De raadkamer is van oordeel dat in dit concrete geval, gelet op de veroordeling voor ‘(medeplegen) witwassen’, DNA-onderzoek in beginsel redelijkerwijs niet van betekenis zal kunnen zijn voor de opheldering van dergelijke strafbare feiten. In een geval als het onderhavige zal in beginsel ook in het voorbereidend onderzoek geen celmateriaal voor DNA-onderzoek worden afgenomen vanwege het vereiste belang van het onderzoek, zodat er sprake is van een door de wetgever bedoelde uitzondering.
RecidivegevaarIndien de aard van het concreet gepleegde delict zich verzet tegen de DNA-afname, dient het DNA-profiel van veroordeelde onder bepaalde in de wetsgeschiedenis genoemde omstandigheden toch te worden bepaald en verwerkt. Zo kunnen er omstandigheden zijn die aannemelijk maken dat de veroordeelde zal recidiveren ter zake van andere misdrijven waarvoor DNA-onderzoek van belang kan zijn of indien de veroordeelde in het verleden ook andere misdrijven heeft begaan waarbij doorgaans celmateriaal achterblijft. Hierbij is van belang of in zijn algemeenheid, bijvoorbeeld op grond van een uittreksel uit de Justitiële Documentatie of andere bijzondere omstandigheden deze persoon betreffend, sprake kan zijn van een concreet recidivegevaar voor misdrijven waar DNA-onderzoek in de toekomst wel kan bijdragen aan het voorkomen, opsporen, vervolgen en berechten daarvan. Van belang hierbij is dat het niet - als voorwaarde verbonden aan het geven van het bevel - aan het openbaar ministerie is om dit recidivegevaar aan te tonen. De Wet vereist slechts dat op grond van de bijzondere omstandigheden van de persoon kan worden vastgesteld dat het bepalen en verwerken van het DNA-profiel van veroordeelde van belang kan zijn. Van dergelijke omstandigheden is naar het oordeel van de raadkamer, daarbij in aanmerking nemende dat veroordeelde geen eerdere soortgelijke veroordelingen heeft op zijn strafblad, in het onderhavig geval evenwel niet gebleken.

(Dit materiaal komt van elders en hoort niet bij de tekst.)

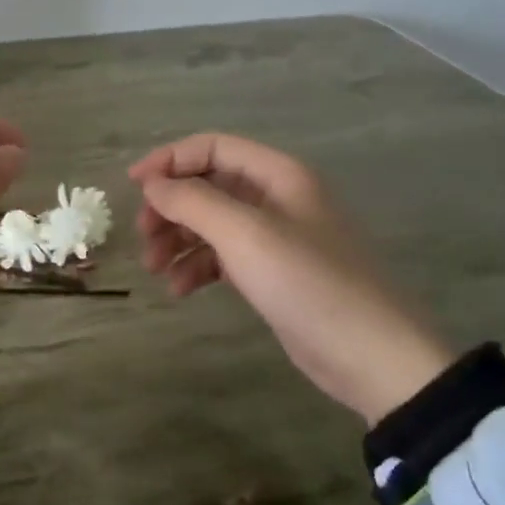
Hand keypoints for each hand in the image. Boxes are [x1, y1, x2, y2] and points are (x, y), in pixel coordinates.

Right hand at [129, 133, 452, 423]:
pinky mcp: (273, 272)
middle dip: (170, 207)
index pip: (213, 147)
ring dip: (178, 239)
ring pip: (212, 223)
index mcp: (278, 175)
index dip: (169, 161)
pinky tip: (179, 289)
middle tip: (142, 235)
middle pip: (208, 185)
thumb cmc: (308, 283)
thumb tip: (152, 184)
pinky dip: (197, 267)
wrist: (372, 356)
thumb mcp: (245, 234)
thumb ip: (193, 202)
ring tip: (154, 269)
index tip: (133, 186)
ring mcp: (276, 236)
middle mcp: (277, 197)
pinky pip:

Bespreking en beoordeling overige aangevoerde feiten en omstandigheden
Voorts voert veroordeelde aan dat zolang er nog geen onherroepelijke veroordeling is, er geen afname van DNA mag worden bevolen. De officier van justitie mag gelet op artikel 1 lid 1 onder c Wet DNA-onderzoek celmateriaal van een veroordeelde afnemen voor het DNA-profiel, ook als deze ‘al dan niet onherroepelijk is veroordeeld tot een straf’ en hoeft de uitkomst van het hoger beroep niet af te wachten. Indien later blijkt dat veroordeelde in hoger beroep is vrijgesproken, wordt het afgenomen celmateriaal alsnog vernietigd.
Conclusie
De raadkamer is van oordeel dat in dit geval sprake is van een uitzondering op de regel dat in de bij wet bepaalde gevallen van afgenomen celmateriaal een DNA-profiel wordt verwerkt gelet op de aard van het misdrijf en het ontbreken van recidivegevaar. Gelet op deze omstandigheden ziet de raadkamer termen aanwezig om het bezwaarschrift in dit specifieke geval gegrond te verklaren.

5.De beslissing

De raadkamer:
  • verklaart het bezwaarschrift
  • beveelt de officier van justitie ervoor zorg te dragen dat het celmateriaal van de veroordeelde terstond wordt vernietigd.
Deze beschikking is gegeven door mr. G.H. Meijer, rechter, in tegenwoordigheid van
M.I. Boerdijk, griffier, ondertekend door de rechter en de griffier en in het openbaar uitgesproken op 8 maart 2019.